**READING PASSAGE**
# # # #

Re: File with Header not getting indexed

Parameshwara · ‎03-30-2014

[test_header]
INDEXED_EXTRACTIONS = CSV
HEADER_FIELD_LINE_NUMBER = 1
KV_MODE = none
NO_BINARY_CHECK = 1
SHOULD_LINEMERGE = false
pulldown_type = 1
TRANSFORMS-NoHeader = test_header

First file gets indexed accordingly with only the data captured and header ignored, but subsequent files are not indexed at all.

Parameshwara · ‎04-01-2014

At the moment I'm not using crcSalt setting, as mentioned I don't want any possibility of logs being re-indexed.

My working configuration...

PROPS.CONF:
[host::testcsvwithheader]
CHECK_METHOD = entire_md5
HEADER_FIELD_LINE_NUMBER = 1
INDEXED_EXTRACTIONS = CSV
KV_MODE = none
NO_BINARY_CHECK = 1
SHOULD_LINEMERGE = false
pulldown_type = 1
REPORT-AutoHeader = skipheader

INPUTS.CONF
[monitor:///...]
disabled = false
followTail = 0
host = testcsvwithheader
index = test
sourcetype = testcsvwithheader
initCrcLength = 654

Parameshwara · ‎03-31-2014

I'll test out the suggested configuration.

I installed a new instance of Splunk 6.02 on my laptop, created a test app and using the same configurations tried pulling in data for indexing the same set of files. It WORKED! My header is 433 characters. I'm a bit stumped, but feel like this is a bug.

Parameshwara · ‎03-31-2014

[monitor:...]
disabled = false
followTail = 0
host = testheader
index = testheader
sourcetype = testheader

Above is my inputs.conf. I'll check out the "CHECK_METHOD = entire_md5" option, and thanks for pointing out the correct stanza it works with.

marcoscala · ‎03-31-2014

I had a similar problem due to the first 260 chars in the file being alway the same due to long headers.

I solved this in the inputs.conf like this:

[monitor:///........./appdir/SD*.ERR_*.Z]
disabled = false
followTail = 0
sourcetype = my_sourcetype
initCrcLength = 330
crcSalt = <SOURCE>

In my case, we had thousands of file being written in the same "appdir" and severa times the "ERR" files were skipped because of same headers.

# # # #

**STUDY QUESTIONS**
(A) Reproduce the part of the Splunk indexing thread starting at "First file gets" and ending at "My working configuration...".
(B) According to the Splunk indexing thread, why were marcoscala's "ERR" files skipped?
The material that follows comes from a separate source.

# # # #

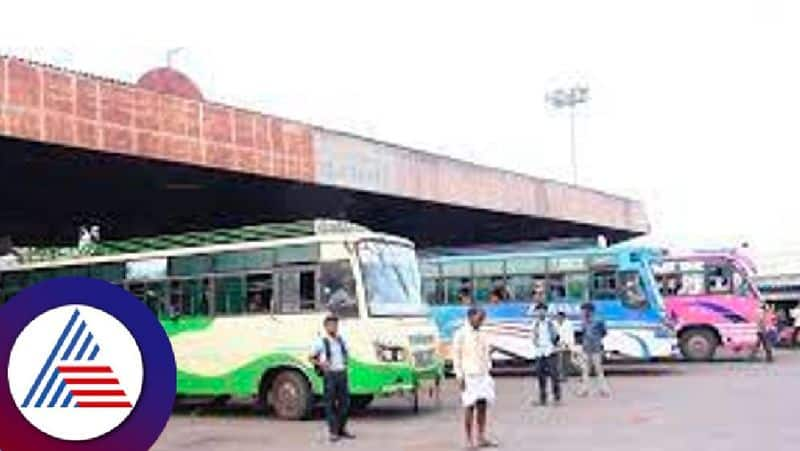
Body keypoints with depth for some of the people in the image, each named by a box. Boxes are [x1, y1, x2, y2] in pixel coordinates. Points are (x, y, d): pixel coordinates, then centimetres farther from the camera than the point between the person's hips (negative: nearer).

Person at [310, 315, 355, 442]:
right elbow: (311, 358, 1)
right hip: (329, 375, -5)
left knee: (344, 402, 7)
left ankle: (342, 429, 19)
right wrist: (320, 363, -15)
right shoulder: (321, 342, -5)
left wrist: (345, 365, 12)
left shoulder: (342, 340, 9)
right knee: (330, 404, -1)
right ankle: (333, 432, 4)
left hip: (342, 374, 5)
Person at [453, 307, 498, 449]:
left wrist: (488, 372, 13)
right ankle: (469, 439, 0)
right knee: (470, 406, -4)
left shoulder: (482, 335, 13)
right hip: (468, 375, -6)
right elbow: (456, 356, -7)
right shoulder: (461, 334, -4)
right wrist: (460, 376, -11)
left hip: (483, 375, 6)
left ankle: (481, 437, 8)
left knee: (483, 405, 3)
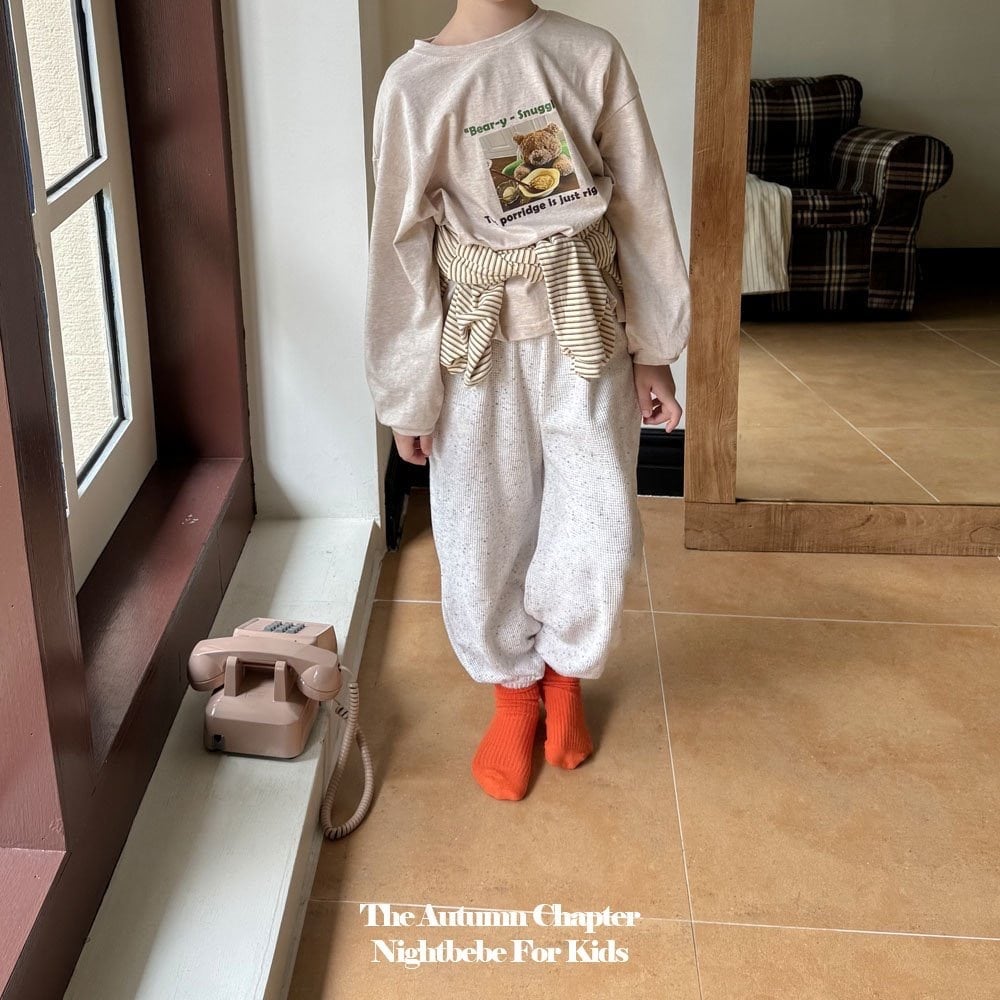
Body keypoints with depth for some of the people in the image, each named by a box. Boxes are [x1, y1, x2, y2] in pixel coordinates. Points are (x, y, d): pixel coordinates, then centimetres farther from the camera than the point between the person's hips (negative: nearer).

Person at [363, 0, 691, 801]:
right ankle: (514, 691, 37)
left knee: (601, 537, 2)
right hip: (478, 347, -1)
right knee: (483, 539, 10)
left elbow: (642, 205, 0)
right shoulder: (414, 85, -9)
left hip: (587, 336, 1)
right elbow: (399, 251, -5)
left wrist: (653, 350, 1)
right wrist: (405, 398, -1)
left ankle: (563, 671, 34)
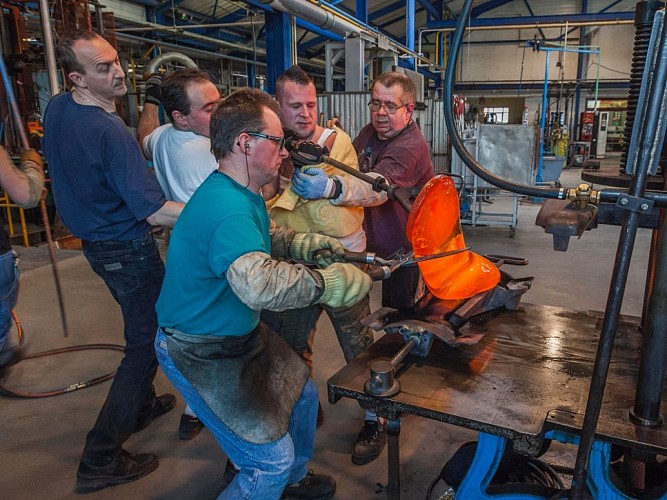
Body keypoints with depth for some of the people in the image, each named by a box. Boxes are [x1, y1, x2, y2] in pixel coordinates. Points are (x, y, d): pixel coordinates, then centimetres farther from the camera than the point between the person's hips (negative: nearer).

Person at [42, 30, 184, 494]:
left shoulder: (56, 109, 0)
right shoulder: (110, 132, -28)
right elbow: (154, 212, -31)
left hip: (94, 241, 9)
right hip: (128, 251, -9)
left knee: (140, 328, 26)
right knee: (147, 341, 2)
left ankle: (141, 405, 44)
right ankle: (101, 459, 10)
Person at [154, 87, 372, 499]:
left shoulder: (245, 192, 1)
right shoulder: (227, 208, -33)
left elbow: (267, 235, 18)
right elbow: (258, 283, -48)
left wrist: (306, 245, -1)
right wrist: (329, 283, -38)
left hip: (242, 334, 10)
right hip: (203, 354, -10)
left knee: (303, 394, 23)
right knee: (272, 460, -7)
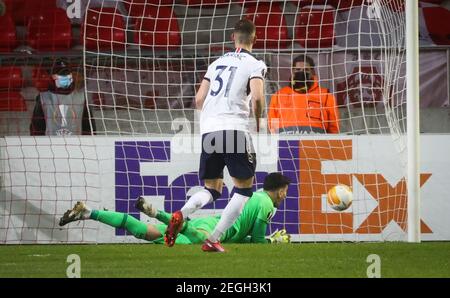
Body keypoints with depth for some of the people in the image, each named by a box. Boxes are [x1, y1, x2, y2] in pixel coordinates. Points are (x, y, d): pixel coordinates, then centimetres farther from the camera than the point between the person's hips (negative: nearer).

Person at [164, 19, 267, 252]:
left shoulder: (217, 63, 19)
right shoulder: (255, 65, 2)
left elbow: (199, 99, 16)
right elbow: (257, 98, -14)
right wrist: (258, 124, 0)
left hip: (208, 128, 5)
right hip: (235, 128, -5)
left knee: (212, 188, 17)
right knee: (244, 188, 9)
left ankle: (181, 214, -15)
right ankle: (213, 240, -3)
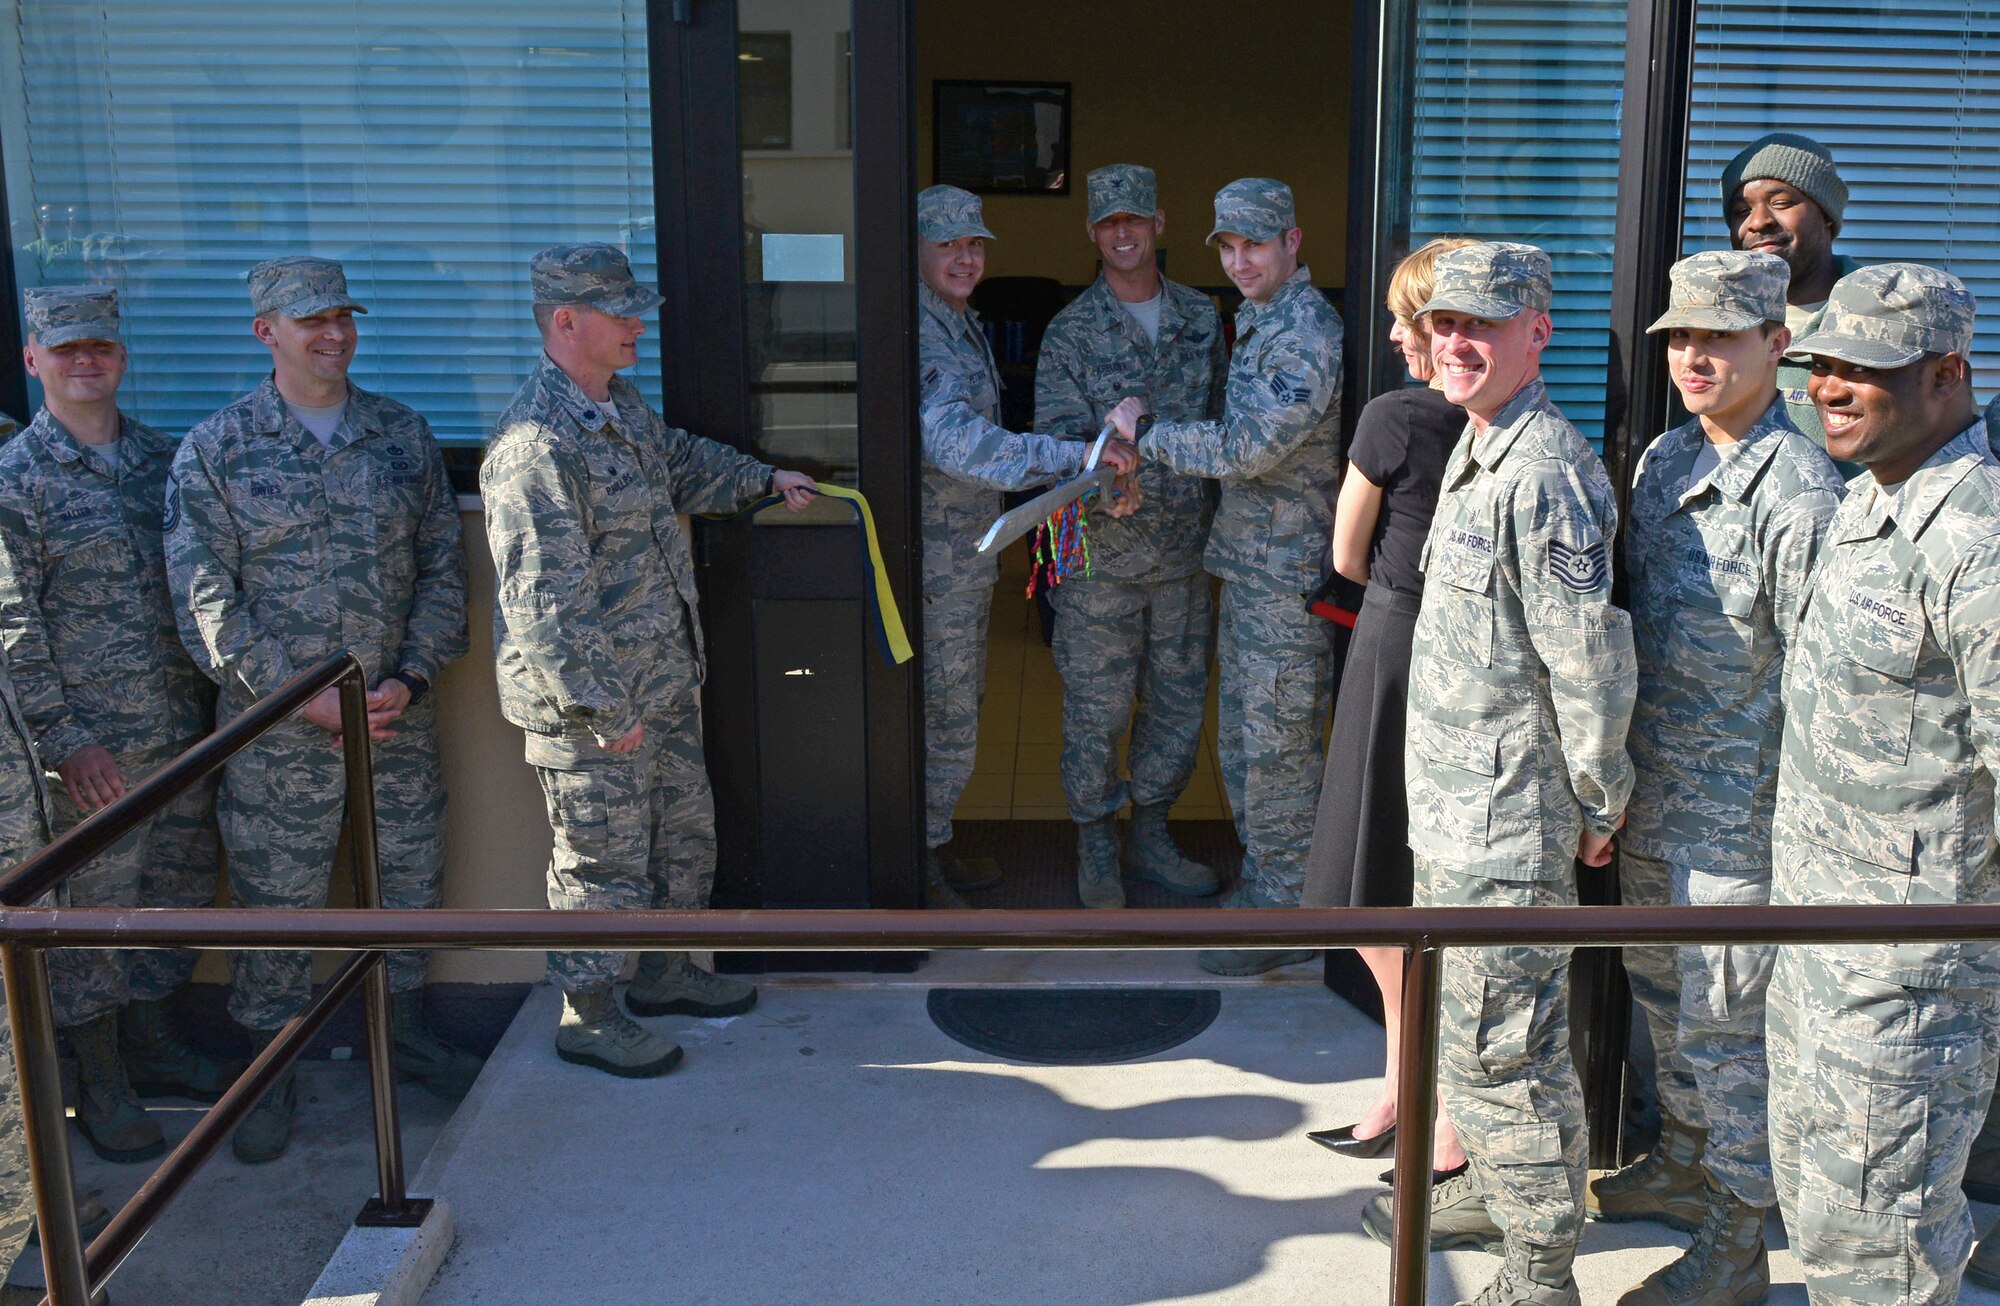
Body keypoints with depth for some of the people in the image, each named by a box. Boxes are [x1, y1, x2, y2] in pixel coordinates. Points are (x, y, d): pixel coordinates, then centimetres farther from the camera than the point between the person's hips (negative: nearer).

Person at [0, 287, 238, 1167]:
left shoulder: (163, 459, 8)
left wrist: (219, 699, 11)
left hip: (184, 730, 6)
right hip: (92, 742, -5)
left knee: (175, 891, 16)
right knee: (92, 907, 5)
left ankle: (151, 1043, 34)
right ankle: (100, 1083, 20)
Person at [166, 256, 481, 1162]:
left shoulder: (403, 434, 5)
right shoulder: (214, 451, -4)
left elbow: (444, 567, 6)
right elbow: (205, 602, -9)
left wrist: (412, 677, -7)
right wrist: (308, 696, -16)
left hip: (400, 715, 3)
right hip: (277, 729, -3)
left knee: (409, 879, 15)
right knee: (275, 898, 6)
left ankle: (404, 1029, 37)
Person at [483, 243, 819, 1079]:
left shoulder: (622, 404, 6)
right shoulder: (537, 445, -25)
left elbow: (682, 463, 30)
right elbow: (545, 601, -26)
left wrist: (765, 480, 24)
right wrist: (600, 707, -23)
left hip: (665, 681, 10)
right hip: (589, 702, -10)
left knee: (686, 831, 21)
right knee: (603, 859, 5)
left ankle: (664, 973, 41)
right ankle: (587, 1017, 24)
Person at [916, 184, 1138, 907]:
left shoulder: (962, 323, 13)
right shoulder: (918, 334, -20)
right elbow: (953, 441, -35)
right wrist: (1074, 455, -37)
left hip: (969, 552, 10)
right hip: (935, 557, -10)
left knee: (955, 712, 19)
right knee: (943, 723, -1)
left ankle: (935, 851, 33)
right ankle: (920, 872, 13)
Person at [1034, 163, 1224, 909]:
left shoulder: (1202, 318, 7)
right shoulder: (1071, 332, -4)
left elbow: (1221, 423, 13)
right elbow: (1058, 437, -12)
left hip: (1185, 550, 4)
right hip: (1101, 553, -4)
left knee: (1179, 701, 13)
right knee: (1096, 711, 3)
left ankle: (1151, 837, 30)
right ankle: (1096, 852, 21)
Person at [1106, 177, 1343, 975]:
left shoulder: (1308, 333, -18)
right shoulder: (1256, 325, 14)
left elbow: (1247, 447, -26)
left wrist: (1145, 433, -13)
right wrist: (1139, 472, 10)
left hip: (1289, 577, -10)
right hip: (1247, 568, 10)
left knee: (1278, 749, -1)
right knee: (1241, 740, 18)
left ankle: (1290, 917, 11)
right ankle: (1260, 887, 32)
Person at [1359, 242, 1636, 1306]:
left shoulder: (1545, 473, -20)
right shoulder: (1474, 451, 12)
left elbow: (1590, 657, -21)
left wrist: (1602, 799, -11)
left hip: (1509, 812, -10)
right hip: (1454, 805, 10)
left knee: (1500, 1041, -1)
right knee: (1467, 1020, 23)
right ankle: (1490, 1189, 41)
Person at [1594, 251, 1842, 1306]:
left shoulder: (1798, 490, -19)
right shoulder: (1664, 457, 6)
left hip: (1739, 805, -8)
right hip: (1648, 788, 8)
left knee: (1725, 1022, 3)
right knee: (1660, 987, 22)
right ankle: (1681, 1167, 43)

# # # #

**RESULTS**
(A)
First file gets indexed accordingly with only the data captured and header ignored, but subsequent files are not indexed at all.

Parameshwara · ‎04-01-2014

At the moment I'm not using crcSalt setting, as mentioned I don't want any possibility of logs being re-indexed.

My working configuration...

(B) The files had long headers, so their first 260 characters were always the same. With thousands of files written to the same "appdir," the "ERR" files were skipped several times because of these identical headers.